### Passage to read

Courtesy of Michael Daube
Courtesy of Michael Daube
 
 
 
 
 
 
 
 
 
 
 
 
 
 
 
 
 
 
 
 
 
 
 
Michael Daube, 43, founder of the nonprofit Citta

IT’S THE STUFF of urban legend: While combing through the trash in search of materials for his artwork, a young artist finds a drawing with the initials D.H. in the corner. Could it be…? His hunch pays off: The drawing is a David Hockney, and he sells it for $18,000. Then—because this is real life and not a legend—he uses his windfall to build a hospital in India.

Seriously. That’s what happened after Michael Daube, now 43, made his spectacular discovery in 1991. And the hospital he built—in one of India’s poorest states, Orissa—was only the beginning. Daube went on to start a school and a women’s center in Orissa; a girl’s school in Rajasthan; an orphanage, a clinic, a women’s center, and a hospital in Nepal; a clinic and a school in Mexico. And he isn’t finished yet. There are projects in Africa and South America to consider, and a handbook on rural development to write. Plus, Citta, the nonprofit he launched to oversee the projects, is constantly in search of funds. Daube is not only executive director of Citta but also “cultural translator” between the local staff of its programs and its fund-raising boards in Germany, Spain, the United Kingdom, and America.

######

Exercises ▸
[1] Say whether each statement agrees with the article about Michael Daube, answering yes or no and quoting the deciding words of the article: (a) Daube sold the drawing he found for $18,000. (b) The first hospital Daube built was in Nepal. (c) Citta has fund-raising boards in Germany, Spain, the United Kingdom, and America.
[2] Write what comes next in the article about Michael Daube, starting after its final sentence.
The items play no part in this.

### Record set

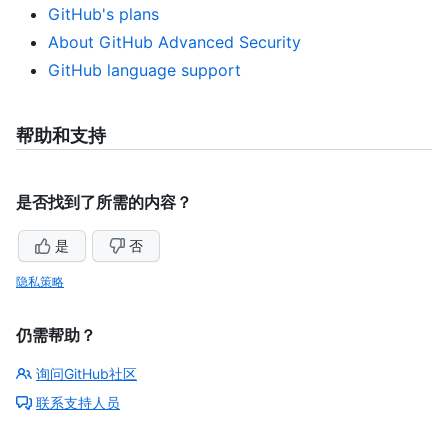
GitHub's plans
About GitHub Advanced Security
GitHub language support
帮助和支持
是否找到了所需的内容？
是
否
隐私策略
仍需帮助？
询问GitHub社区
联系支持人员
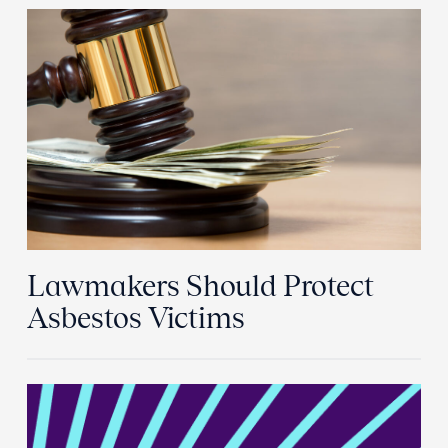
Lawmakers Should Protect
Asbestos Victims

######

Answers below ▸
[1]
(a) Yes: "he sells it for $18,000"
(b) No: "the hospital he built—in one of India’s poorest states, Orissa—was only the beginning"
(c) Yes: "its fund-raising boards in Germany, Spain, the United Kingdom, and America"

[2]
Daube chose the name “Citta”—Sanskrit for “heart-mind”—because of its association with
bodhicitta, the Buddhist concept of awakened mind and compassionate heart. There could be no better exemplar of Citta’s motto—”Making a difference against indifference”—than its founder. In a film clip posted on YouTube—part of an upcoming film on Daube’s work—a Peace Corps volunteer asks what keeps him going. “You’re not going to stop the suffering,” Dube tells him. “You’re not going to stop the separation between the haves and have-nots. You’re not going to answer these things, but it almost becomes a way of life.”

The seeds of Daube’s multicultural lifestyle were planted early on. The only child of high school dropouts, he retreated from family violence into the world beyond his small town in upstate New York. He developed a passion for ancient Egypt, taught himself to play classical piano, and found a kindred spirit in Leonardo da Vinci. “Some people act out with drugs or friends; I gravitated to art and art history,” he explains. Later, at Pratt Institute in Brooklyn, New York, he studied art and, on holidays, traveled. One day, while cleaning silk screens with newspaper, Daube noticed a headline: “Puri, Orissa: Playground of the Maharajas.” Inspired, he took off for India with $800 to last the year. “I’ve always been interested in anthropology, in seeing how others live,” he says. Landing in Delhi, he boarded a bus to Puri. Then, destiny—or karma—interceded. If the bus hadn’t been hijacked by smugglers and diverted to Nepal, he might never have discovered Buddhist practice or his philanthropic calling.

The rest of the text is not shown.